Investing in Readiness: Growing Early Stage Social Businesses

Building Institutions | Mar, 2013

With social businesses gaining traction in recent years, more funding has become available to them, but many social businesses do not find funding due to lack of a firmly established business model, lack of knowledge on how to fundraise, inability to find like-minded investors, or a lack of investors willing to fund startups. This highlights the need for intermediaries who can bridge the gap between social entrepreneurs and investors. If intermediaries can effectively build the capacity of entrepreneurs to become investment-ready, then the large potential pool of funds that is available for impact investment can be utilized. Dasra’s report, Investing in Readiness: Growing Early-Stage Social Businesses, highlights what makes an early-stage social business investable and identifies the major gaps between entrepreneurs and investors.

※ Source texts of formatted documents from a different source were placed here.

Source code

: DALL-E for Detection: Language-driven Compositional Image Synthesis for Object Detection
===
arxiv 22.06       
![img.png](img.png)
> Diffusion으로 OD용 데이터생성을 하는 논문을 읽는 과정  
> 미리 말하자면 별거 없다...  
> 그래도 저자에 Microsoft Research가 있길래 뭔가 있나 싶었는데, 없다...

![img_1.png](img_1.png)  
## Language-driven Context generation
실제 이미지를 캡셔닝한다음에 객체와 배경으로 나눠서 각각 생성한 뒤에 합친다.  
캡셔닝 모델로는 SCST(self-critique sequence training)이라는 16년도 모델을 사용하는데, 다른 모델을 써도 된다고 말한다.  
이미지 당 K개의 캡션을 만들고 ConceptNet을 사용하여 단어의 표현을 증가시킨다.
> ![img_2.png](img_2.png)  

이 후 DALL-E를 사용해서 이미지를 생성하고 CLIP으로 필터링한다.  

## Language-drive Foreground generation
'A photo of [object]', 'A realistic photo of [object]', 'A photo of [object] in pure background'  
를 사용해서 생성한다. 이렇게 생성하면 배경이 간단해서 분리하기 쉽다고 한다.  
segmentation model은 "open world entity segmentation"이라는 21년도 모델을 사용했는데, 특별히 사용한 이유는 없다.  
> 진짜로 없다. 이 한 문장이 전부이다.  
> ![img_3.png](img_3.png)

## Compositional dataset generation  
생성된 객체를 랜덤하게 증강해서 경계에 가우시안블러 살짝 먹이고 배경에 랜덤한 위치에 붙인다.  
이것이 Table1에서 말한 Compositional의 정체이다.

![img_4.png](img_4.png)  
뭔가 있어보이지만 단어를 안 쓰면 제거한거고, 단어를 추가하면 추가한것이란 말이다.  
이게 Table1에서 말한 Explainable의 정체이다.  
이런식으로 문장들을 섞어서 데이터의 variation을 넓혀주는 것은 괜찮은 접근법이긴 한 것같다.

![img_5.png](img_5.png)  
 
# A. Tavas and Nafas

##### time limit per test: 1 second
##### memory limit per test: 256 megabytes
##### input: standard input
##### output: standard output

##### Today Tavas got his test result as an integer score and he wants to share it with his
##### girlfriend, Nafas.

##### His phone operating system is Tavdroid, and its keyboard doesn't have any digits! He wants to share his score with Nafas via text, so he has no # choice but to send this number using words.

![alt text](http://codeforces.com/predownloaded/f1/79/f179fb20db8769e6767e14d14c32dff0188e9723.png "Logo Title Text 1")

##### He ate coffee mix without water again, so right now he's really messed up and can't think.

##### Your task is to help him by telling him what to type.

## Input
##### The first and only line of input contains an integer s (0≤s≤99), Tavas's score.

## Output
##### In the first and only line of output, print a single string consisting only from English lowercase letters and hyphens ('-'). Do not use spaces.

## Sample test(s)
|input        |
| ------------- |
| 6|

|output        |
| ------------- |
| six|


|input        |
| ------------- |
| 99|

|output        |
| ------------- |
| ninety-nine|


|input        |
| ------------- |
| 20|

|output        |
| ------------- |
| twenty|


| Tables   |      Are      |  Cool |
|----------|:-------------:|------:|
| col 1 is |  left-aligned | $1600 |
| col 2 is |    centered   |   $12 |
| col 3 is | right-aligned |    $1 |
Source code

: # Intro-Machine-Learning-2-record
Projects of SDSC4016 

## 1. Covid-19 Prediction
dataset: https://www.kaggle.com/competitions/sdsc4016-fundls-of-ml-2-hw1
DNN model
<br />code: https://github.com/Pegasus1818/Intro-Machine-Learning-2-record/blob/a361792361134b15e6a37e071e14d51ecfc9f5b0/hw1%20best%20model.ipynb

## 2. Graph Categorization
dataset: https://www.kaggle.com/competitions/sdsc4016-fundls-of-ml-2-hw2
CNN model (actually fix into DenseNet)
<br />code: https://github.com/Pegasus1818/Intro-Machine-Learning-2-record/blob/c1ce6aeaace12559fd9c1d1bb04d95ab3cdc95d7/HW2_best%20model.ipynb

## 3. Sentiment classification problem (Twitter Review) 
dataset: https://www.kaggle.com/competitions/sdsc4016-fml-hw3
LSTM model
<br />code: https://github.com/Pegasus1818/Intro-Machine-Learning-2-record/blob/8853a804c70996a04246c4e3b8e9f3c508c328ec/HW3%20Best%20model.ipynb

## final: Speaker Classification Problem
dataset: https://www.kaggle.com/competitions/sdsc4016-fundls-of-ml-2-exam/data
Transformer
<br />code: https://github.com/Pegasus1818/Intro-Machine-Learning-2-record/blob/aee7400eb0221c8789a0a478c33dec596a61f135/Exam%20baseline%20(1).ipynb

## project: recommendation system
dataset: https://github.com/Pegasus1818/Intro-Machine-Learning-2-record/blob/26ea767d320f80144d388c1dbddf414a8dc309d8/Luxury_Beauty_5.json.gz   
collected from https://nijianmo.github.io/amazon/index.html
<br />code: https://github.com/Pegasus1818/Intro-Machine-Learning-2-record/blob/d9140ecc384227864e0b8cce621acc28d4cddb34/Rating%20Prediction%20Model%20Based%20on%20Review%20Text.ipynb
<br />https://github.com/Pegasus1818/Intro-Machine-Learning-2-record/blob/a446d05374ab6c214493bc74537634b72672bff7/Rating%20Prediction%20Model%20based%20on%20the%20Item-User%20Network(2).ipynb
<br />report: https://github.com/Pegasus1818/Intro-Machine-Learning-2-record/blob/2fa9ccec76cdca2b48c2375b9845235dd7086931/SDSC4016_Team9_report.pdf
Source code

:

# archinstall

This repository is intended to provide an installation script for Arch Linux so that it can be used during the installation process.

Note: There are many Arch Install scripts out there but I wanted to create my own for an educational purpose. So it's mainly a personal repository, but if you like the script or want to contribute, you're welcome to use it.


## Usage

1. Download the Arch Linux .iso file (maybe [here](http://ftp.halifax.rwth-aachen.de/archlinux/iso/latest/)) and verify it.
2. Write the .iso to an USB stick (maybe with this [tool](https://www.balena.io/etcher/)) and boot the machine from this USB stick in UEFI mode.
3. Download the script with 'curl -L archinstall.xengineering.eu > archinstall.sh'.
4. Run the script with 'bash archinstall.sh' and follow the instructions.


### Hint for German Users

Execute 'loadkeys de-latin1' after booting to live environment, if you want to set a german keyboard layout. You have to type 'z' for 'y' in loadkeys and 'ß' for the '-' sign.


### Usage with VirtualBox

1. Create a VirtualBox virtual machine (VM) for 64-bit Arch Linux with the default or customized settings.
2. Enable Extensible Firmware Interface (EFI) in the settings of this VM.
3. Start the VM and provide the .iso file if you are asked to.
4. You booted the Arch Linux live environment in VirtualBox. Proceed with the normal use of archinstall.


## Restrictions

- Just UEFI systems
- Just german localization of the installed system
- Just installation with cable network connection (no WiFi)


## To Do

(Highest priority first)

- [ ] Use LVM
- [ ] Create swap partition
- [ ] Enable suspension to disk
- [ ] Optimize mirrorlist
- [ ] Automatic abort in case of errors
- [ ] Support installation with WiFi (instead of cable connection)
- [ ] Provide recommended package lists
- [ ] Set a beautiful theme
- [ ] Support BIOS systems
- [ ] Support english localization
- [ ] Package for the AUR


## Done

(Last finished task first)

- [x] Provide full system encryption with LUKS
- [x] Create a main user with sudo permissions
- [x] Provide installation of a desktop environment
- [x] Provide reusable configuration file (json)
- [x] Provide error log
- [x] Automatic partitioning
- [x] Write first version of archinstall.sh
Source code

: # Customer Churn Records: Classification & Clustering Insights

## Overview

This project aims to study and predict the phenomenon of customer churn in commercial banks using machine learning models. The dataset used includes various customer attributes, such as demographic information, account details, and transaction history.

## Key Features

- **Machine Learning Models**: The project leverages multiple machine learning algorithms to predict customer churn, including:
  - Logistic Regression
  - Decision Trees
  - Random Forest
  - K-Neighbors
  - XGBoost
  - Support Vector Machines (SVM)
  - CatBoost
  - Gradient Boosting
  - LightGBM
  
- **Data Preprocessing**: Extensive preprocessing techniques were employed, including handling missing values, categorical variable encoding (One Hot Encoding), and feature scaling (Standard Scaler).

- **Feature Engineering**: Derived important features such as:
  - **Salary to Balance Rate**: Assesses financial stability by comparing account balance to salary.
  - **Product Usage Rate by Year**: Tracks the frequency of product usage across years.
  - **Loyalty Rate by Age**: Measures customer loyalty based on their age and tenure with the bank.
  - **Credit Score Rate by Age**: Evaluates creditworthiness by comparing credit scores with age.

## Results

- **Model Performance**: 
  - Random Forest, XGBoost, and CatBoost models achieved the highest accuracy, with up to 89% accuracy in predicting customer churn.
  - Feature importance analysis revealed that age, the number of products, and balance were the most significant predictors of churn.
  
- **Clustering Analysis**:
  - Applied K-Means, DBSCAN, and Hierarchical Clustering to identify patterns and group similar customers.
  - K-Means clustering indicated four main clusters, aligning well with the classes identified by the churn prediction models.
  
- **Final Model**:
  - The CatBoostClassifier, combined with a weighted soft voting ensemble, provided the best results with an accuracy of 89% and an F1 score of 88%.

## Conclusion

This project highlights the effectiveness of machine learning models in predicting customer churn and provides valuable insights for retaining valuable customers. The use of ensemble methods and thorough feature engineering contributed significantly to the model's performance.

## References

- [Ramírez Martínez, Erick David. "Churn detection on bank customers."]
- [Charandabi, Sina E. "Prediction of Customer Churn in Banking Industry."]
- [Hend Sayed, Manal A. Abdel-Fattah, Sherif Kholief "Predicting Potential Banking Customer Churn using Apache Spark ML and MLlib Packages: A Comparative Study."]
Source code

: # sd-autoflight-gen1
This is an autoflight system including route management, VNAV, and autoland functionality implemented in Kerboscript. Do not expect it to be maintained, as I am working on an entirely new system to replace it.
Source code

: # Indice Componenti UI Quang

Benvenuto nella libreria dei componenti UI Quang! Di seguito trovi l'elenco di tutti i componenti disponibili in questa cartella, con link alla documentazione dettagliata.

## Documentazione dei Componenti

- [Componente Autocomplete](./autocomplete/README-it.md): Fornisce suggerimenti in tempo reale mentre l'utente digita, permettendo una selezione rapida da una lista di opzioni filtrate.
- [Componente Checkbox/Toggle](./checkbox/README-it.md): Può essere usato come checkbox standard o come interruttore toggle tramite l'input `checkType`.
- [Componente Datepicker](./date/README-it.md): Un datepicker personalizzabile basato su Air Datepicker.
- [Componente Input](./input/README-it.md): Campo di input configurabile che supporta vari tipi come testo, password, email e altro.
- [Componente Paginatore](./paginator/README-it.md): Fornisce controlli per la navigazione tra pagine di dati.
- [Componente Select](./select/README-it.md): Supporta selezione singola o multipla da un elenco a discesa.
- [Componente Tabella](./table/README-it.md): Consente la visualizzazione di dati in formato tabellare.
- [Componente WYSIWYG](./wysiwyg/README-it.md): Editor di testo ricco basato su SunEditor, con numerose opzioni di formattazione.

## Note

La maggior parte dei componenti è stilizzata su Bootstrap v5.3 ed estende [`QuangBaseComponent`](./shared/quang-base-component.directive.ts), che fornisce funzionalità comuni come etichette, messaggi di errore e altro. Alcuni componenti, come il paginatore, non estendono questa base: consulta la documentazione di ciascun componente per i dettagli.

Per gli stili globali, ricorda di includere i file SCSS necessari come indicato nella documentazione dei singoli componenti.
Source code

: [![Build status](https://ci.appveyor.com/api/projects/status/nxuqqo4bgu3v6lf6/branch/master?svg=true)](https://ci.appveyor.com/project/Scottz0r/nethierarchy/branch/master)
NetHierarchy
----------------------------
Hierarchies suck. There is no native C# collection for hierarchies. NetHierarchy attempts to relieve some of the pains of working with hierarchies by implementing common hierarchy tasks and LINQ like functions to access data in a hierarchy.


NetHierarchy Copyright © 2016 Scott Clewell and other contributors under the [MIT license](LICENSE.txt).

The report makes a few specific recommendations for strengthening early-stage social businesses to make them more investment-ready. For investors, it is important to recognize the capital needs of early-stage entrepreneurs as distinct, and support incubation and accelerator programs that build the capacity of entrepreneurs to pitch their models effectively to investors. For social businesses, it is recommended to share Chief Operating Officer and Chief Financial Officer roles among enterprises at an early stage to mitigate high costs associated with human resources. Other recommendations are to standardize impact measurement through third party audits and to create regulation specific to taxation and access to capital for social enterprises under Section 25 of the Companies Act to avoid confusing governance structures.